### [Work instructions]
Give the number of lines in the data that contain "Villa", and nothing more.

[[ Provided data, beginning ]]

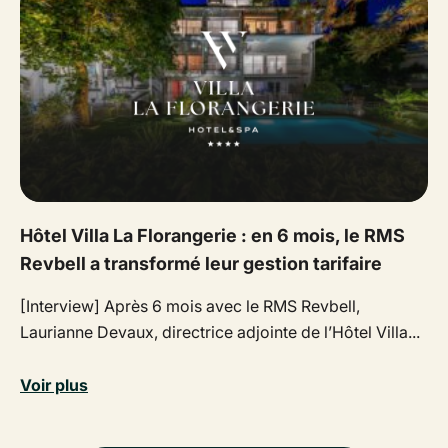
Hôtel Villa La Florangerie : en 6 mois, le RMS
Revbell a transformé leur gestion tarifaire
[Interview] Après 6 mois avec le RMS Revbell,
Laurianne Devaux, directrice adjointe de l’Hôtel Villa...
Voir plus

[[ Provided data, end ]]

### [Answer box]
2